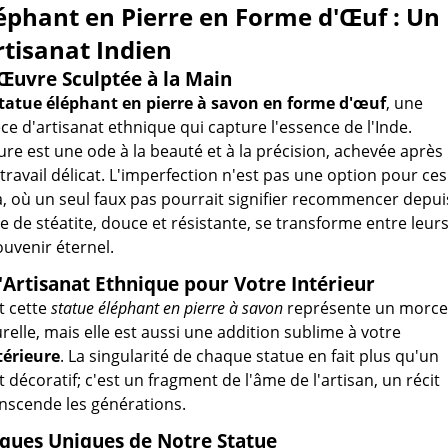
éphant en Pierre en Forme d'Œuf : Un
rtisanat Indien
Œuvre Sculptée à la Main
tatue éléphant en pierre à savon en forme d'œuf
, une
ce d'artisanat ethnique qui capture l'essence de l'Inde.
re est une ode à la beauté et à la précision, achevée après
travail délicat. L'imperfection n'est pas une option pour ces
a, où un seul faux pas pourrait signifier recommencer depui
e de stéatite, douce et résistante, se transforme entre leur
uvenir éternel.
'Artisanat Ethnique pour Votre Intérieur
 cette
statue éléphant en pierre à savon
représente un morc
urelle, mais elle est aussi une addition sublime à votre
térieure
. La singularité de chaque statue en fait plus qu'un
décoratif; c'est un fragment de l'âme de l'artisan, un récit
anscende les générations.
iques Uniques de Notre Statue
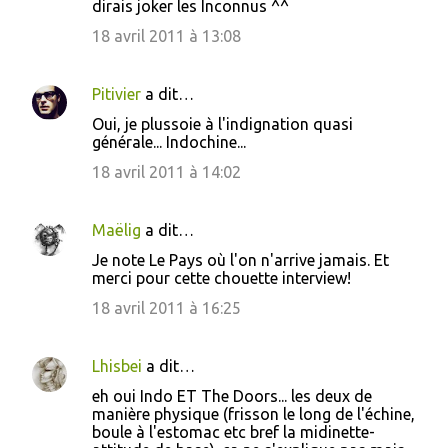
dirais joker les Inconnus ^^
18 avril 2011 à 13:08
Pitivier
a dit…
Oui, je plussoie à l'indignation quasi
générale... Indochine...
18 avril 2011 à 14:02
Maëlig
a dit…
Je note Le Pays où l'on n'arrive jamais. Et
merci pour cette chouette interview!
18 avril 2011 à 16:25
Lhisbei
a dit…
eh oui Indo ET The Doors... les deux de
manière physique (frisson le long de l'échine,
boule à l'estomac etc bref la midinette-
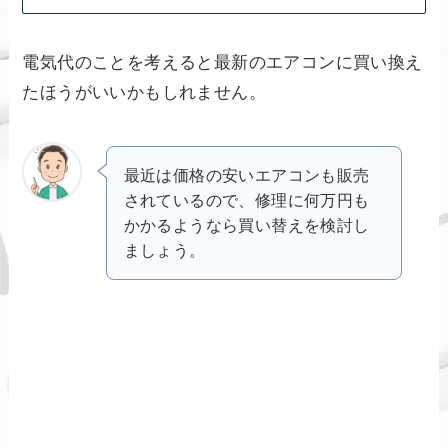
電気代のことを考えると最新のエアコンに買い換え
たほうがいいかもしれません。
最近は価格の安いエアコンも販売
されているので、修理に何万円も
かかるようなら買い替えを検討し
ましょう。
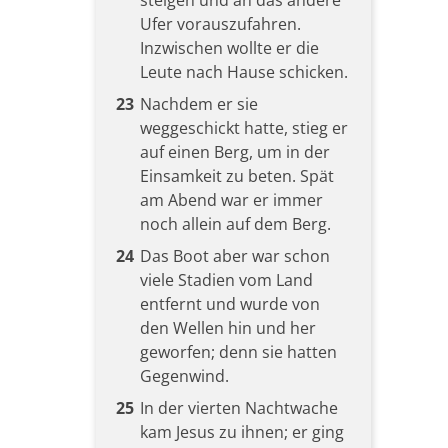
steigen und an das andere
Ufer vorauszufahren.
Inzwischen wollte er die
Leute nach Hause schicken.
23
Nachdem er sie
weggeschickt hatte, stieg er
auf einen Berg, um in der
Einsamkeit zu beten. Spät
am Abend war er immer
noch allein auf dem Berg.
24
Das Boot aber war schon
viele Stadien vom Land
entfernt und wurde von
den Wellen hin und her
geworfen; denn sie hatten
Gegenwind.
25
In der vierten Nachtwache
kam Jesus zu ihnen; er ging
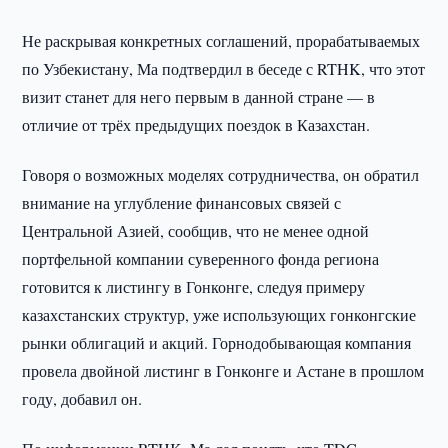
Не раскрывая конкретных соглашений, прорабатываемых
по Узбекистану, Ма подтвердил в беседе с RTHK, что этот
визит станет для него первым в данной стране — в
отличие от трёх предыдущих поездок в Казахстан.
Говоря о возможных моделях сотрудничества, он обратил
внимание на углубление финансовых связей с
Центральной Азией, сообщив, что не менее одной
портфельной компании суверенного фонда региона
готовится к листингу в Гонконге, следуя примеру
казахстанских структур, уже использующих гонконгские
рынки облигаций и акций. Горнодобывающая компания
провела двойной листинг в Гонконге и Астане в прошлом
году, добавил он.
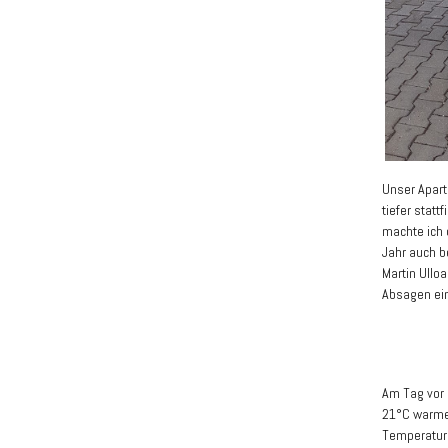
Unser Apar
tiefer stat
machte ich 
Jahr auch b
Martin Ullo
Absagen ei
Am Tag vor
21°C warmen
Temperatur.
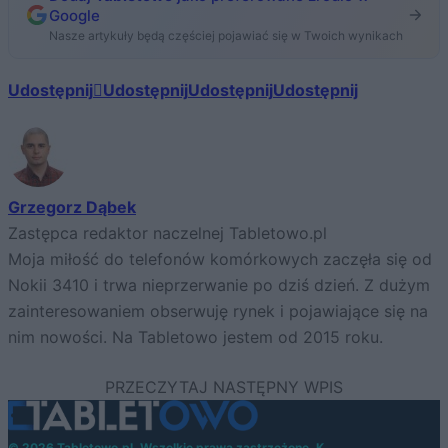
Google
Nasze artykuły będą częściej pojawiać się w Twoich wynikach
Udostępnij
Udostępnij
Udostępnij
Udostępnij
Grzegorz Dąbek
Zastępca redaktor naczelnej Tabletowo.pl
Moja miłość do telefonów komórkowych zaczęła się od
Nokii 3410 i trwa nieprzerwanie po dziś dzień. Z dużym
zainteresowaniem obserwuję rynek i pojawiające się na
nim nowości. Na Tabletowo jestem od 2015 roku.
© 2026 Tabletowo.pl. Wszelkie prawa zastrzeżone. K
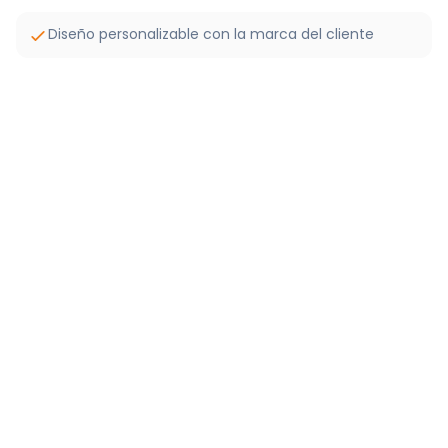
Diseño personalizable con la marca del cliente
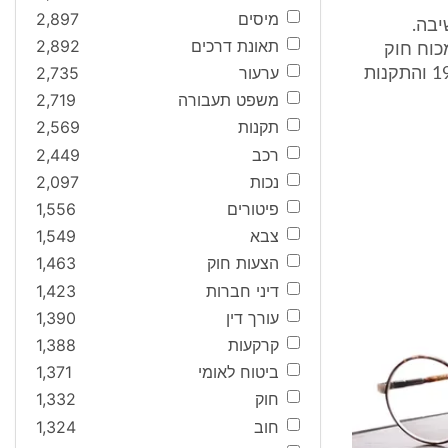
מיסים
2,897
בה.
תאונת דרכים
2,892
כוח חוק
ערעור
2,735
ההסדרים למשק המדינה (תיקוני חקיקה להשגת יעדי תקציב), התשנ"ג-1993 והתקנות
משפט תעבורה
2,719
תקנות
2,569
רכב
2,449
נכות
2,097
פיטורים
1,556
צבא
1,549
הצעות חוק
1,463
דיני חברות
1,423
עורך דין
1,390
קרקעות
1,388
ביטוח לאומי
1,371
חוק
1,332
חוב
1,324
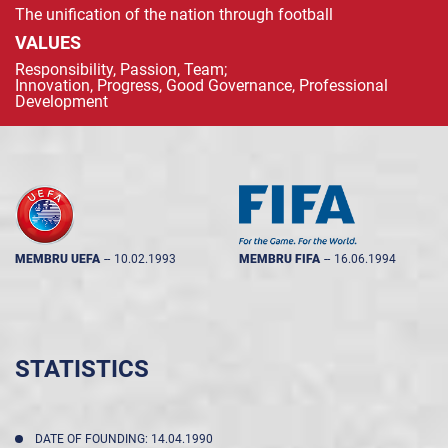
The unification of the nation through football
VALUES
Responsibility, Passion, Team;
Innovation, Progress, Good Governance, Professional
Development
MEMBRU UEFA
--
10.02.1993
MEMBRU FIFA
--
16.06.1994
STATISTICS
DATE OF FOUNDING: 14.04.1990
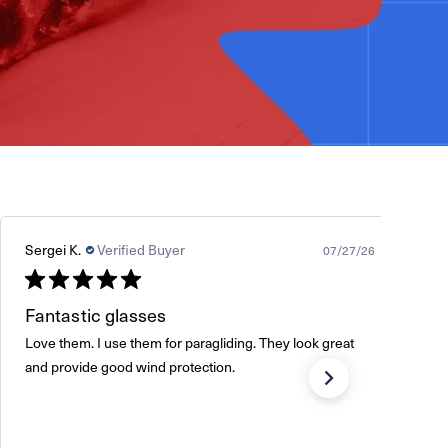
Sergei K.
Verified Buyer
07/27/26
Fantastic glasses
Love them. I use them for paragliding. They look great
and provide good wind protection.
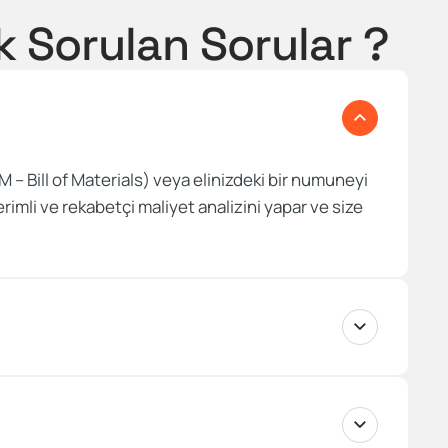
k Sorulan Sorular ?
M – Bill of Materials) veya elinizdeki bir numuneyi
erimli ve rekabetçi maliyet analizini yapar ve size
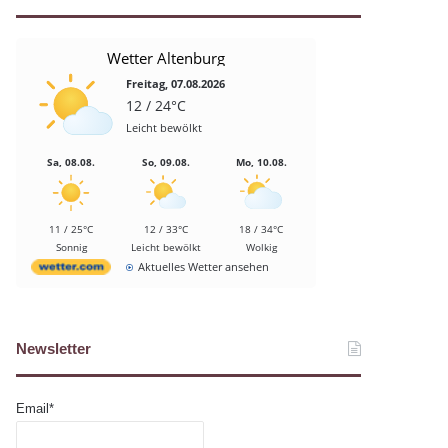
Wetter Altenburg
Freitag, 07.08.2026
12 / 24°C
Leicht bewölkt
Sa, 08.08.
So, 09.08.
Mo, 10.08.
11 / 25°C
12 / 33°C
18 / 34°C
Sonnig
Leicht bewölkt
Wolkig
Aktuelles Wetter ansehen
Newsletter
Email*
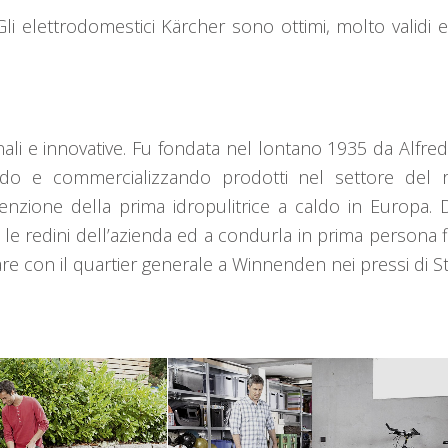
li elettrodomestici Kärcher sono ottimi, molto validi e,
ali e innovative. Fu fondata nel lontano 1935 da Alfre
endo e commercializzando prodotti nel settore del 
nvenzione della prima idropulitrice a caldo in Europa
le redini dell’azienda ed a condurla in prima persona f
re con il quartier generale a Winnenden nei pressi di S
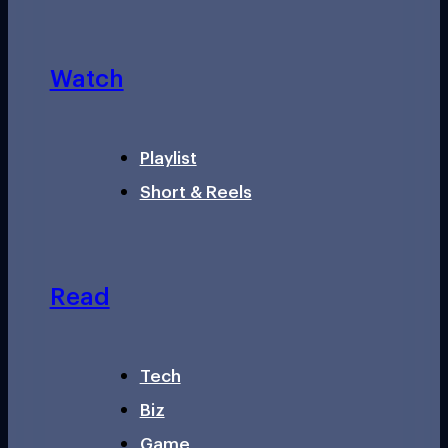
Watch
Playlist
Short & Reels
Read
Tech
Biz
Game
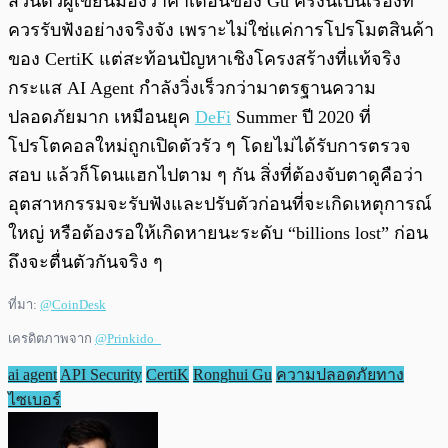
ส่วนตัวผู้เขียนมองว่าคำเตือนของ Gu ครั้งนี้เป็นเรื่องที่
ควรรับฟังอย่างจริงจัง เพราะไม่ใช่แค่การโปรโมตสินค้า
ของ CertiK แต่สะท้อนปัญหาเชิงโครงสร้างที่แท้จริง
กระแส AI Agent กำลังวิ่งเร็วกว่ามาตรฐานความ
ปลอดภัยมาก เหมือนยุค
DeFi
Summer ปี 2020 ที่
โปรโตคอลใหม่ถูกเปิดตัวรัว ๆ โดยไม่ได้รับการตรวจ
สอบ แล้วก็โดนแฮกไปตาม ๆ กัน สิ่งที่ต้องจับตาดูคือว่า
อุตสาหกรรมจะรับฟังและปรับตัวก่อนที่จะเกิดเหตุการณ์
ใหญ่ หรือต้องรอให้เกิดหายนะระดับ “billions lost” ก่อน
ถึงจะตื่นตัวกันจริง ๆ
ที่มา:
@CoinDesk
เครดิตภาพจาก
@Prinkido_
ai agent
API Security
CertiK
Ronghui Gu
ความปลอดภัยทาง
ไซเบอร์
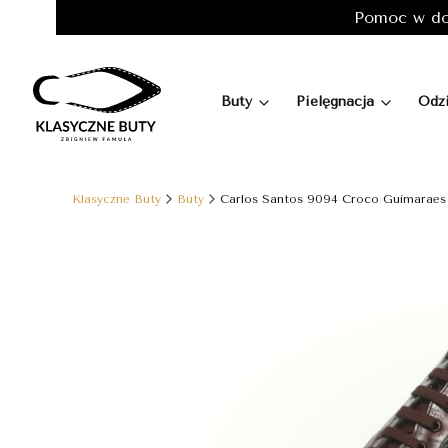
Pomoc w do
Buty
Pielęgnacja
Odz
Klasyczne Buty
Buty
Carlos Santos 9094 Croco Guimaraes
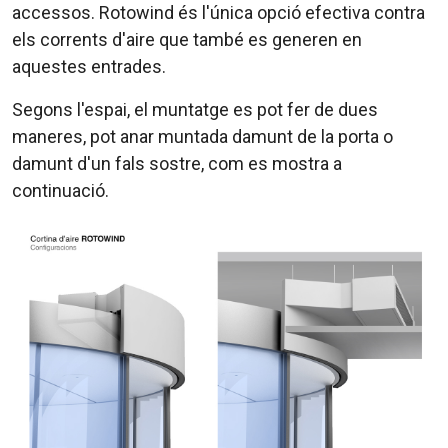
accessos.
Rotowind
és l'única opció efectiva contra
els corrents d'aire que també es generen en
aquestes entrades.
Segons l'espai, el muntatge es pot fer de dues
maneres, pot anar muntada damunt de la porta o
damunt d'un fals sostre, com es mostra a
continuació.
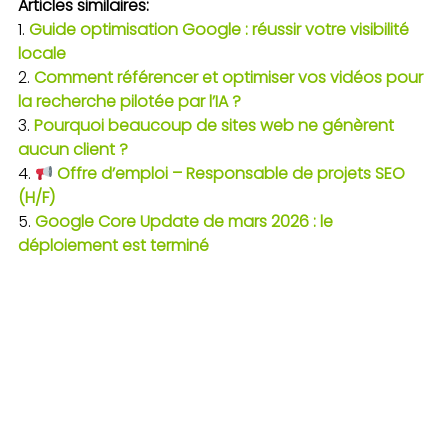
Articles similaires:
Guide optimisation Google : réussir votre visibilité
locale
Comment référencer et optimiser vos vidéos pour
la recherche pilotée par l’IA ?
Pourquoi beaucoup de sites web ne génèrent
aucun client ?
Offre d’emploi – Responsable de projets SEO
(H/F)
Google Core Update de mars 2026 : le
déploiement est terminé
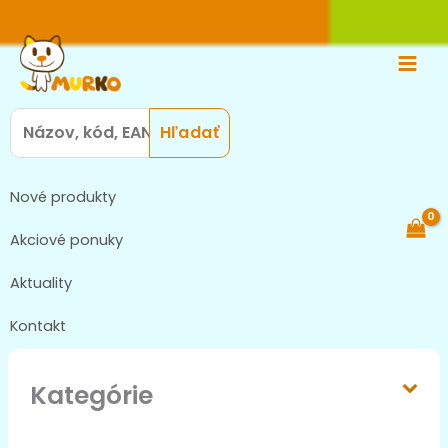
Zoradené
Preskočiť
Main
podľa
najnovších
na
Men
obsah
Search
for:
Nové produkty
Akciové ponuky
Aktuality
Kontakt
Kategórie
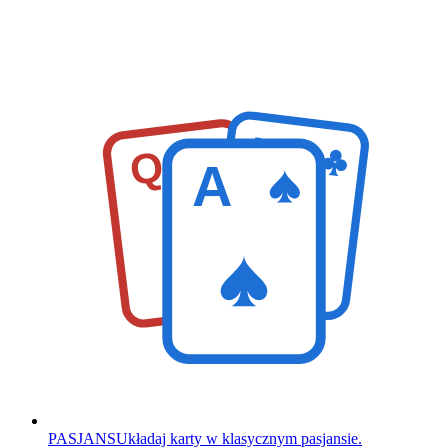
K
Q
A
PASJANS
Układaj karty w klasycznym pasjansie.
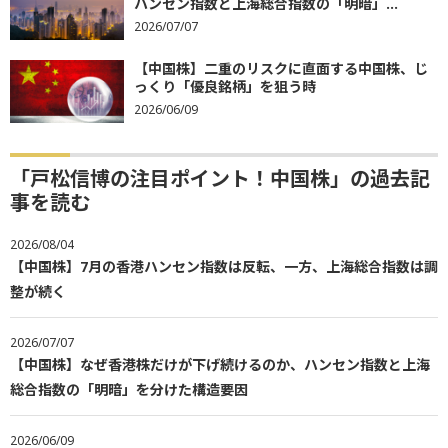
ハンセン指数と上海総合指数の「明暗」...
2026/07/07
【中国株】二重のリスクに直面する中国株、じ
っくり「優良銘柄」を狙う時
2026/06/09
「戸松信博の注目ポイント！中国株」の過去記
事を読む
2026/08/04
【中国株】7月の香港ハンセン指数は反転、一方、上海総合指数は調
整が続く
2026/07/07
【中国株】なぜ香港株だけが下げ続けるのか、ハンセン指数と上海
総合指数の「明暗」を分けた構造要因
2026/06/09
· · · · ·
**Task brief**
Switch "Buty" to "Obuwie" in the part of the lines above that opens with the line containing "ส่วนตัวผู้เขียนมองว่าคำเตือนของ Gu ครั้งนี้เป็นเรื่องที่" and closes with the line containing "Carlos Santos 9094 Croco Guimaraes", and give back only that part with everything else unchanged. Leave the pictures out of your answer.

**Output for this task**
ส่วนตัวผู้เขียนมองว่าคำเตือนของ Gu ครั้งนี้เป็นเรื่องที่
ควรรับฟังอย่างจริงจัง เพราะไม่ใช่แค่การโปรโมตสินค้า
ของ CertiK แต่สะท้อนปัญหาเชิงโครงสร้างที่แท้จริง
กระแส AI Agent กำลังวิ่งเร็วกว่ามาตรฐานความ
ปลอดภัยมาก เหมือนยุค
DeFi
Summer ปี 2020 ที่
โปรโตคอลใหม่ถูกเปิดตัวรัว ๆ โดยไม่ได้รับการตรวจ
สอบ แล้วก็โดนแฮกไปตาม ๆ กัน สิ่งที่ต้องจับตาดูคือว่า
อุตสาหกรรมจะรับฟังและปรับตัวก่อนที่จะเกิดเหตุการณ์
ใหญ่ หรือต้องรอให้เกิดหายนะระดับ “billions lost” ก่อน
ถึงจะตื่นตัวกันจริง ๆ
ที่มา:
@CoinDesk
เครดิตภาพจาก
@Prinkido_
ai agent
API Security
CertiK
Ronghui Gu
ความปลอดภัยทาง
ไซเบอร์
Pomoc w do
Obuwie
Pielęgnacja
Odz
Klasyczne Obuwie
Obuwie
Carlos Santos 9094 Croco Guimaraes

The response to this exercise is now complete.